Hari ini, Naya malas pulang. Ia merasa ibu terlalu mengatur dirinya. Pagi-pagi ibu sudah menyuruhnya segera mandi. Sarapan harus dikunyah pelan-pelan dan harus habis. Pulang sekolah, ibu langsung menyuruh Naya ganti baju, cuci tangan, makan siang, dan mengerjakan PR. Huh, padahal santai sebentar kan tidak apa-apa, gerutu Naya.
Kali ini Naya mau pulang terlambat. Biar saja sekalian ibu marah. Naya membelokkan sepedanya ke daerah Solo City Walk, Solo, Jawa Tengah. “Rasanya tenang sekali tidak mendengar omelan Ibu,” gumam Naya.
Tiba-tiba gerimis turun. Naya bergegas mengayuh sepedanya. Tapi, hujan malah bertambah deras, Naya terpaksa berteduh di depan sebuah toko batik.
Sudah setengah jam lebih, hujan tak jua reda. Naya kedinginan. Brrr.
Tak lama, ibu datang dengan membawa payung. “Naya! Syukurlah, kamu di sini.” Ibu mengeluarkan jas hujan dari tas keresek hitam. “Pakai ini,” ujar Ibu sambil memakaikan ke tubuh Naya.
Tangan ibu yang satu menuntun sepeda Naya, tangan satunya lagi memegang payung untuk menaungi mereka.Tapi, hujan turun dengan lebat disertai angin, membuat ibu tetap kebasahan.
Sampai di rumah, ibu segera memasak air hangat untuk Naya mandi.
“Hachii!” Ibu bersin. “Naya! Makan dulu supnya selagi hangat,” seru ibu. “Hachii!” Ibu bersin lagi.
Besoknya, Naya bangun kesiangan. Seruan ibu yang biasanya membangunkan Naya tidak terdengar.
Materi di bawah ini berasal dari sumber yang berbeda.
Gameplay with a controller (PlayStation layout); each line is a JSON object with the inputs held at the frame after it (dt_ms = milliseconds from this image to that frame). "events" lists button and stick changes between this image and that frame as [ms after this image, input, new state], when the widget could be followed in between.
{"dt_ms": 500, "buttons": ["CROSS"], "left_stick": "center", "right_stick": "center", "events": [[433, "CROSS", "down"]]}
Selesai mandi, Naya menuju ke meja makan untuk sarapan. Hanya ada Bapak di situ.
“Ibu mana, Pak?” tanya Naya.
“Semalaman Ibu demam, selepas subuh baru bisa tertidur.” Bapak beranjak dari kursinya. “Jangan lupa sarapan, Bapak sudah buatkan nasi goreng. Nanti siang Bapak mau antar Ibu ke dokter.”
Ibu pasti sakit karena kehujanan kemarin. Naya lalu menyantap nasi gorengnya dengan terburu-buru. Ia tidak mau terlambat.
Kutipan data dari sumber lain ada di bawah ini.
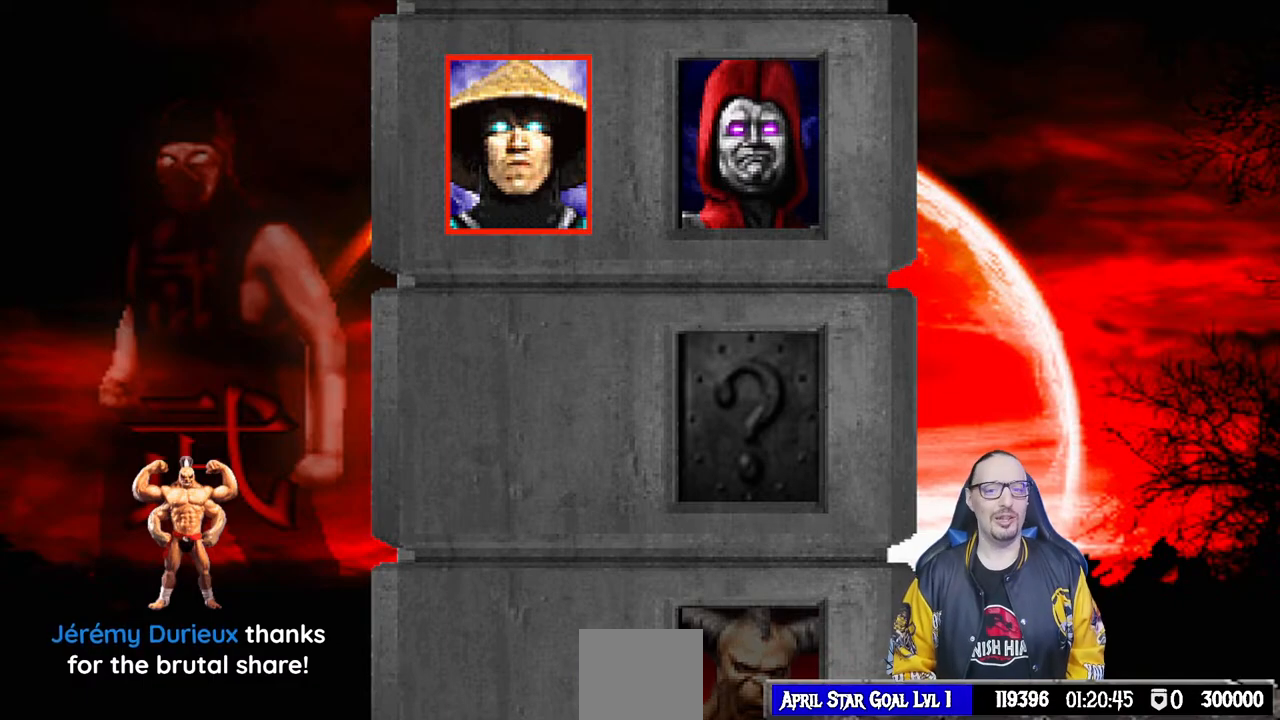
{"dt_ms": 500, "buttons": [], "left_stick": "center", "right_stick": "center", "events": [[67, "CROSS", "up"]]}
Naya masuk ke kelas berbarengan bel tanda masuk berbunyi. Tak lama, Pak Joko masuk.
“Anak-anak, silakan keluarkan PR Matematika kalian,” ujar Pak Joko.
Ya ampun, Naya lupa. Semalam ia ketiduran. Akibatnya, Naya dihukum berdiri di depan kelas. Malu sekali rasanya.
Naya tercenung. Biasanya ibu yang mengingatkan dan memeriksa PR-nya. Ibu juga yang membangunkannya pagi-pagi. Ibu sakit, semua jadi berantakan. Ibu sakit gara-gara Naya juga.
Sekarang Naya paham, ibu bukannya cerewet, melainkan peduli dan sayang padanya. Naya lalu bertekad, pulang sekolah nanti, ia ingin meminta maaf pada ibu dan berterima kasih untuk kebaikannya selama ini.
Seorang ibu selalu rela berkorban untuk anak-anaknya. Mari kita sayangi, hormati, dan berbakti pada ibu kita. Setiap 22 Desember, bangsa Indonesia memperingati Hari Ibu Nasional sebagai penghargaan terhadap peran seorang ibu dalam keluarganya, baik untuk suami, anak-anak, maupun lingkungan sosialnya.